Real vendor calls require:

  • OPENAI_API_KEY (already held)
  • RETELL_API_KEY — new, Retell account sign-up
  • VAPI_API_KEY — new, Vapi account sign-up
  • DEEPGRAM_API_KEY — new, Deepgram account sign-up
  • LiveKit Cloud credentials — new, LiveKit account sign-up

Estimated one-time benchmark cost: ~USD 15 OpenAI Realtime credits + free-tier usage on the others + ~2.5 hours of a native Flemish reviewer's time for the fluency ratings. These total within a normal research-tool budget.

Nightly audio-loop evaluation

Workflow: .github/workflows/voice-audio-loop-eval.yml (manual-dispatch scaffold).

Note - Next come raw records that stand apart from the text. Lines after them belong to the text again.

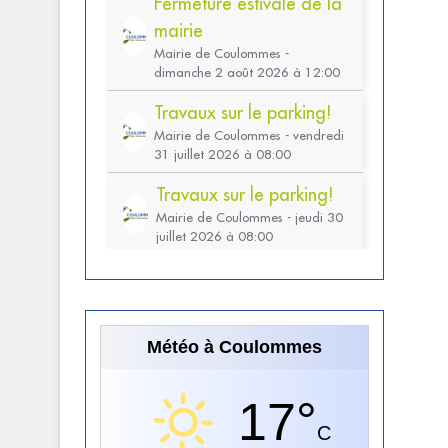
Météo à Coulommes
17°
C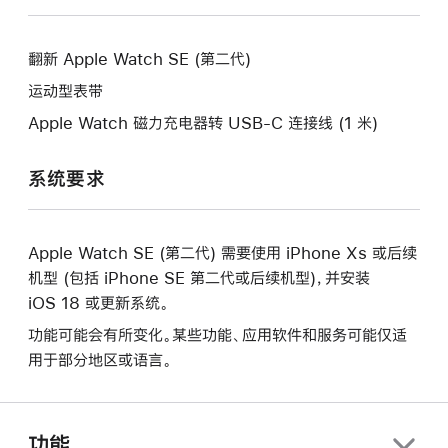
窗
的
新
口。
窗
的
口。
翻新 Apple Watch SE (第二代)
窗
口。
运动型表带
Apple Watch 磁力充电器转 USB-C 连接线 (1 米)
系统要求
Apple Watch SE (第二代) 需要使用 iPhone Xs 或后续
机型 (包括 iPhone SE 第二代或后续机型)，并安装
iOS 18 或更新系统。
功能可能会有所变化。某些功能、应用软件和服务可能仅适
用于部分地区或语言。
功能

The audio-loop evaluator renders each seed question via ElevenLabs, pipes the audio through Deepgram STT, sends the transcribed text back into /api/v1/query/stream, and measures whole-loop quality. This catches STT-induced regressions (e.g., "Deepgram starts misrecognizing behandeling as behandel ik") that text-only eval cannot.

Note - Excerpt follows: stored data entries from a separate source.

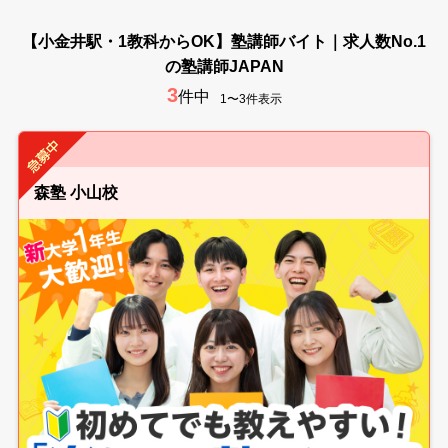
【小金井駅・1教科からOK】塾講師バイト｜求人数No.1
の塾講師JAPAN
3
件中
1〜3件表示
森塾 小山校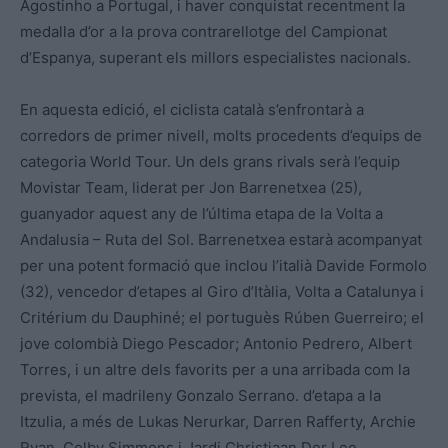
Agostinho a Portugal, i haver conquistat recentment la
medalla d’or a la prova contrarellotge del Campionat
d’Espanya, superant els millors especialistes nacionals.
En aquesta edició, el ciclista català s’enfrontarà a
corredors de primer nivell, molts procedents d’equips de
categoria World Tour. Un dels grans rivals serà l’equip
Movistar Team, liderat per Jon Barrenetxea (25),
guanyador aquest any de l’última etapa de la Volta a
Andalusia – Ruta del Sol. Barrenetxea estarà acompanyat
per una potent formació que inclou l’italià Davide Formolo
(32), vencedor d’etapes al Giro d’Itàlia, Volta a Catalunya i
Critérium du Dauphiné; el portuguès Rúben Guerreiro; el
jove colombià Diego Pescador; Antonio Pedrero, Albert
Torres, i un altre dels favorits per a una arribada com la
prevista, el madrileny Gonzalo Serrano. d’etapa a la
Itzulia, a més de Lukas Nerurkar, Darren Rafferty, Archie
Ryan, Colby Simmons i Jardi Christiaan Der Lee.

The Phase A skeleton is workflow_dispatch-only and no-ops when ELEVENLABS_API_KEY / DEEPGRAM_API_KEY secrets are absent. Turning it into a scheduled workflow requires:

  1. Adding the two secrets to the GitHub repository.
  2. Un-commenting the schedule trigger (nightly 02:30 UTC).
  3. Implementing the audio-loop runner body inside the workflow step — currently a placeholder comment.

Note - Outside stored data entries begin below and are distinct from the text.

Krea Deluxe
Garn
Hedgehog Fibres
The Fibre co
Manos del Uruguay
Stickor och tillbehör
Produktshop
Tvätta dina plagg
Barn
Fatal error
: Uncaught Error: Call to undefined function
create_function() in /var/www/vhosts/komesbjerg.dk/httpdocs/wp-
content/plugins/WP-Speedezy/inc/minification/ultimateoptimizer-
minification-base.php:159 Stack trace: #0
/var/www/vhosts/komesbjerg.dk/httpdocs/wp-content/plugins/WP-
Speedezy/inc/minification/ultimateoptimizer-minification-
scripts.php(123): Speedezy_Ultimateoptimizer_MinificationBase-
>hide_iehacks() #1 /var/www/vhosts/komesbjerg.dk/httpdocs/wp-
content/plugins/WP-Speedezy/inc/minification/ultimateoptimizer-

Real runs are budgeted at ~USD 0.80 / night (50-question rotation) + ~USD 20 one-time for initial audio generation.

Dashboards

The Prometheus metrics (rag_query_ttft_ms, rag_query_conversational_intent_total, rag_voice_safety_escalations_total, rag_voice_shape_compliance) are tagged with channel=voice and tenant_id so Grafana dashboards separate voice from text cleanly. A suggested dashboard layout:

  • Row 1 — Traffic: voice requests per minute, conversational intent distribution (stacked area), language distribution.
  • Row 2 — Latency: TTFT P50 / P95 time-series, full completion time-series, shape-compliance rate.
  • Row 3 — Safety: escalations per reason (threshold / stt_ambiguity / out_of_scope / unknown), false-positive rate estimate from the nightly eval.
  • Row 4 — Quality: voice golden eval pass rate (CI artifact ingested), last SOTA comparison snapshot (markdown panel).

See also

  • Voice Golden Eval — the manual once-per-sprint persona-driven regression harness. Covers what this page's eval set does NOT: multi-turn memory, end-to-end latency budgets, phrase-level assertions on the orchestrator's reply.

References

  • Binns et al., "A Reality Check(list) for Benchmarks in AI" (2024) — the methodology principle that a benchmark must include a "lowest-effort baseline" (LiveKit + generic RAG, in our case) to avoid publication bias toward the hand-crafted system.
  • Lin et al., "HELM — Holistic Evaluation of Language Models" (Stanford, 2022) — the multi-metric, multi-vendor evaluation framework this SOTA comparison adapts.
  • Deepgram, "Streaming ASR + LLM Voice Agent Architecture" (2024) — technical background for the audio-loop eval pattern.